New episodes are released three times a week: on CAN TV as a video on Fridays at 5:30 p.m., WVON iHeart Radio on Saturdays at 2 p.m. and WCPT 820 Radio on Sundays at 6 p.m. Gardner and Ford start preparing for each episode one to two weeks in advance.

WCPT 820 Radio board engineer Devin Tingle said Gardner’s extensive media experience has been helpful to get the show off the ground, and he’s enjoyed the easy rapport between Ford, Gardner and studio staff. 

“With her experience in media, (Meleika) definitely has a respect for the business, and I appreciate that a lot,” Tingle said. “The hosts are very self-sufficient.”

While most episodes feature completely new content, a special addressing property tax discrimination ran three times this past weekend. On the episode, the co-hosts and Chicago property tax experts discussed how tax injustice can aggravate cycles of generational trauma.

“A lot of people do not tie economic struggle or poverty, discrimination in the real estate market to trauma that’s going on in people’s lives,” Gardner said. “When you really break it down … that becomes a spiritual battle.”

When production began, Gardner and Ford came in with a list of topics based on discussions with communities in Evanston and the West Side of Chicago. However, the hosts find the show’s importance lies in how it helps families and community members process violence as it occurs. 

Gardner, Ford and part-time co-host Revin Fellows spoke live Nov. 5 on CAN TV with Chicago residents Angela Gregg and Mychal Moultry Sr. Their 4-year-old son Mychal “MJ” Moultry Jr. died days after he was shot in the head twice during a shooting outside his home over Labor Day Weekend.

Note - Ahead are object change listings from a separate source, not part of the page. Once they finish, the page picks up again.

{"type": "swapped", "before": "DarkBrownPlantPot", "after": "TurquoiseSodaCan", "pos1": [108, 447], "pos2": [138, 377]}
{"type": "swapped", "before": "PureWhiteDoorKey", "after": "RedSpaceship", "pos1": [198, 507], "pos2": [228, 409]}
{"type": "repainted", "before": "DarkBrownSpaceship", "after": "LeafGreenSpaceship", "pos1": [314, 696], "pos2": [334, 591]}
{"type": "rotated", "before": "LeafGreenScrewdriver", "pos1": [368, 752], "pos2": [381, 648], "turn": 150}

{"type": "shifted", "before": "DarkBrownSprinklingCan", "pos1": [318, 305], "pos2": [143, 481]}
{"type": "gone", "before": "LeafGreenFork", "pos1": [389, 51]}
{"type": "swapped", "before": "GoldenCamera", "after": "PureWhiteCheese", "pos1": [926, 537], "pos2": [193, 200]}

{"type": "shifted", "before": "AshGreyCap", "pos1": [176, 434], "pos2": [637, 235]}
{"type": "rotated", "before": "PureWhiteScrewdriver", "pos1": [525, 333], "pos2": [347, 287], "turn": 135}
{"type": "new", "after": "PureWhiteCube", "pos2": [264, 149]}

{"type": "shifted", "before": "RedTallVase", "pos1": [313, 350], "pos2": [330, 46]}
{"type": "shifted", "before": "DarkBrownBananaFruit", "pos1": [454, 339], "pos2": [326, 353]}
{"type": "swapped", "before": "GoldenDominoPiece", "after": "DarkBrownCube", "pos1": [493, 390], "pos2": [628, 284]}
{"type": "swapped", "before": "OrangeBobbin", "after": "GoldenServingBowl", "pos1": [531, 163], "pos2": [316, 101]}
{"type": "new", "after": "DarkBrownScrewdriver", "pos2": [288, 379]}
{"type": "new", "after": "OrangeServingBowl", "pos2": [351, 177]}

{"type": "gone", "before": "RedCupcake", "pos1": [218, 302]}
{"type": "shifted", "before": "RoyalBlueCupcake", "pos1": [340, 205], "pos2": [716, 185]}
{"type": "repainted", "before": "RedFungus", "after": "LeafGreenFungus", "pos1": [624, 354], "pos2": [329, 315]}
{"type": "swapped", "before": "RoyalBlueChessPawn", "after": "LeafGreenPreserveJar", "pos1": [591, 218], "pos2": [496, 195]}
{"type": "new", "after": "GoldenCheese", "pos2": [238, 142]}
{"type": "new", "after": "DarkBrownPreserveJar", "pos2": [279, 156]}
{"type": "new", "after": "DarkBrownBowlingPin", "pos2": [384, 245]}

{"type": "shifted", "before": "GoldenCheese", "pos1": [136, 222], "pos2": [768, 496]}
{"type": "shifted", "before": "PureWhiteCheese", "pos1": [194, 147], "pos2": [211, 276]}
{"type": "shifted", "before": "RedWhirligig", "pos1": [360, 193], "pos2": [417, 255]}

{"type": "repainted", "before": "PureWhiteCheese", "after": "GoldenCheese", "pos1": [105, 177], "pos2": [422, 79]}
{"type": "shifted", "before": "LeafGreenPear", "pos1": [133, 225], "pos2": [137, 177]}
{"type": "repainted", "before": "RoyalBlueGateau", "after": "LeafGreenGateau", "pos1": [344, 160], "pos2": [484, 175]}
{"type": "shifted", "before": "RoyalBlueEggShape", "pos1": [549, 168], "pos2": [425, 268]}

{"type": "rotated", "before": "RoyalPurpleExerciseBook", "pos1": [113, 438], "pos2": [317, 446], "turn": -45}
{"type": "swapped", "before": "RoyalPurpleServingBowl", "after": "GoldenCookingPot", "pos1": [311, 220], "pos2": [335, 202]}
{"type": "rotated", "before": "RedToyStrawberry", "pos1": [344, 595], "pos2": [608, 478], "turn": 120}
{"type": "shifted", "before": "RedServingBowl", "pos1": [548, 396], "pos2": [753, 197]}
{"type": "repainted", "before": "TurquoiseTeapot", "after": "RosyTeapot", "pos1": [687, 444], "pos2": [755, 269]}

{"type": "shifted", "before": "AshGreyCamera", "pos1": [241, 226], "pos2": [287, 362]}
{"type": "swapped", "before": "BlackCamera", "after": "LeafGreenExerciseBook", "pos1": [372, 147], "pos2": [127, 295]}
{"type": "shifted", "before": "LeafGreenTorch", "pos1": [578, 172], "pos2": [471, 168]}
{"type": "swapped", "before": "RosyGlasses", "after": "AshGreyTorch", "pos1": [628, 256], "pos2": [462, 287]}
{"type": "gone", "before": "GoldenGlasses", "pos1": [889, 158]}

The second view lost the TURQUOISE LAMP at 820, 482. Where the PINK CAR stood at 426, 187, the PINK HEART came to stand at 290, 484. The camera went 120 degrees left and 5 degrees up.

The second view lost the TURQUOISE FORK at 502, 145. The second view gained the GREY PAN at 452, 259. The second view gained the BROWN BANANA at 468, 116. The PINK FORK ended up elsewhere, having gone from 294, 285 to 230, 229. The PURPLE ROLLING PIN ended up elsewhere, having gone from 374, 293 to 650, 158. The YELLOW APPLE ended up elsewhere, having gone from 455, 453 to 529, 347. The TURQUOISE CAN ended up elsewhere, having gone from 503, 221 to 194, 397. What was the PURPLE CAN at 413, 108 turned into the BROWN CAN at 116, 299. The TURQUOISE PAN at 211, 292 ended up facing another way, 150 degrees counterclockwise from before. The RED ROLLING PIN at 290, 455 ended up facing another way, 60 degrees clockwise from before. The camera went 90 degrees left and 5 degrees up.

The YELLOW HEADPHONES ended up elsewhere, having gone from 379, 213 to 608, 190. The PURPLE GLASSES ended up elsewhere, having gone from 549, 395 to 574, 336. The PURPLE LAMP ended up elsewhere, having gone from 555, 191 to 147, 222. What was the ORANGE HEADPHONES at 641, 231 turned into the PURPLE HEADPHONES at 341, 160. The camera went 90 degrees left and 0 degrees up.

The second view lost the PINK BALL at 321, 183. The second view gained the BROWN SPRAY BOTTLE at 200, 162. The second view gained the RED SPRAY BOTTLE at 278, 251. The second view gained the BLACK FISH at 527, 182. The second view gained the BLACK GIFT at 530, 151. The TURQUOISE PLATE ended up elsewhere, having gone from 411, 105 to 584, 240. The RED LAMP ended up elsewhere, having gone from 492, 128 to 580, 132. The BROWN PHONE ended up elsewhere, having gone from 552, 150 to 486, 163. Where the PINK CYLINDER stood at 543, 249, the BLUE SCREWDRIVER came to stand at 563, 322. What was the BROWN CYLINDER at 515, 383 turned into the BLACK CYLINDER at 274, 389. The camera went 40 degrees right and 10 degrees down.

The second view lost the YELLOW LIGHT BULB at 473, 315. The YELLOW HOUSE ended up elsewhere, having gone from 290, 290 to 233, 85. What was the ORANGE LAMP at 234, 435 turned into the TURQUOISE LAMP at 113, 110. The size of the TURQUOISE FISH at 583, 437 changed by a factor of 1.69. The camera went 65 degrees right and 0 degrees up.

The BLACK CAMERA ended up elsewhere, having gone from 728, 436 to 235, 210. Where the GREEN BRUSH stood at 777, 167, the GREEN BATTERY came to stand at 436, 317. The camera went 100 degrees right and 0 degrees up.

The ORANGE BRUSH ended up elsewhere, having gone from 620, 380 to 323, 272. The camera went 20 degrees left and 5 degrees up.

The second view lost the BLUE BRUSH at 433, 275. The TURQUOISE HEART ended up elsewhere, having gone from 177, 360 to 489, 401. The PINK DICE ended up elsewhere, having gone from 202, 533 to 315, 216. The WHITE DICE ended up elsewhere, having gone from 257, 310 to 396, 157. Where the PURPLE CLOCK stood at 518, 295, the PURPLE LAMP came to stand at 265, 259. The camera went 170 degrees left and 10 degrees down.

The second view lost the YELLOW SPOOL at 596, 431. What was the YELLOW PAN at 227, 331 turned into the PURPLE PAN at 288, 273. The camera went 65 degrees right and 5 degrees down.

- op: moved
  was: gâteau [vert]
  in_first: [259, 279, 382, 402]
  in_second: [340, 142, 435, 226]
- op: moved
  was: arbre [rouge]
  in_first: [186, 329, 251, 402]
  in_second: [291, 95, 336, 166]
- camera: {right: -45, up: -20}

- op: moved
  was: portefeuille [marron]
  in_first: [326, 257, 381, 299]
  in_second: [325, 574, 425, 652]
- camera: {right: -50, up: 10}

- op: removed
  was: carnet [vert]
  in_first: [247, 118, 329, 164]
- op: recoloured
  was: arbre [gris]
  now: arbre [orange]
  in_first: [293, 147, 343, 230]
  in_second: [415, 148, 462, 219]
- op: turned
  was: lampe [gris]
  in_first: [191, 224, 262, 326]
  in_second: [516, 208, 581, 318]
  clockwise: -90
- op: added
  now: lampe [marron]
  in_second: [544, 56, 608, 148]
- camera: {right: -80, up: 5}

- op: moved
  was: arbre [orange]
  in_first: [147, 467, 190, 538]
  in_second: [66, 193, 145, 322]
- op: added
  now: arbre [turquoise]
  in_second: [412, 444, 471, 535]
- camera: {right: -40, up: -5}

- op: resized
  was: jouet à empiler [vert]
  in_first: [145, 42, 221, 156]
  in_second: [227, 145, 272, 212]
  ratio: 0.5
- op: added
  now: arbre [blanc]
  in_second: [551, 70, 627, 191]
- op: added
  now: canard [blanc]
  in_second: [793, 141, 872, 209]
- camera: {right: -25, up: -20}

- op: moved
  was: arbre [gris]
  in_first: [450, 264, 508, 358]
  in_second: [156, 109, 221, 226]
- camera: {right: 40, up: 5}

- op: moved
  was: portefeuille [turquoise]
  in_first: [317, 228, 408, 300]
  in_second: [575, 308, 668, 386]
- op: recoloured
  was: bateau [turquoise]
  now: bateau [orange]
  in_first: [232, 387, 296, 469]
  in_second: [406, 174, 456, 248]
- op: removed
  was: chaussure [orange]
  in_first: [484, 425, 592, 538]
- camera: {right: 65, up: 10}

Ford said he has since worked with Gregg to draft legislation that would hold people to a steeper level of accountability for shooting a child.

“The story was told in the media, what happened to four year old MJ,” Gardner said. “But in interviewing the parents on the show, we heard more of the details. That just ripped my heart out. It ripped my soul out of my body.” 

Gardner and Ford also spoke with the surviving son of Michael Craig, who was shot by a Chicago police officer after he called 911 during a domestic dispute. Gardner and Ford said they hold these conversations extremely close, as both have lost family members to gun violence in Chicago. 

“We all come together around this issue because we have experienced loss as well,” Ford said. “We bring our pain, and we do everything we can to share with people how to deal with those struggles and provide resources … It’s a therapy for us, too.” 

As the show builds momentum, Ford said he’s looking for more ways to directly address callers’ experiences, and Gardner said she’s learning to balance the intense production schedule with running Evanston Live TV. 

Gardner said during production, Ford’s constant and empathetic engagement with grieving residents has inspired her. She’s also found her own interactions within the community grow deeper than ever. 

“It’s amazing to me how strong families can be over something so tragic,” Gardner said. “But that’s why we keep going.”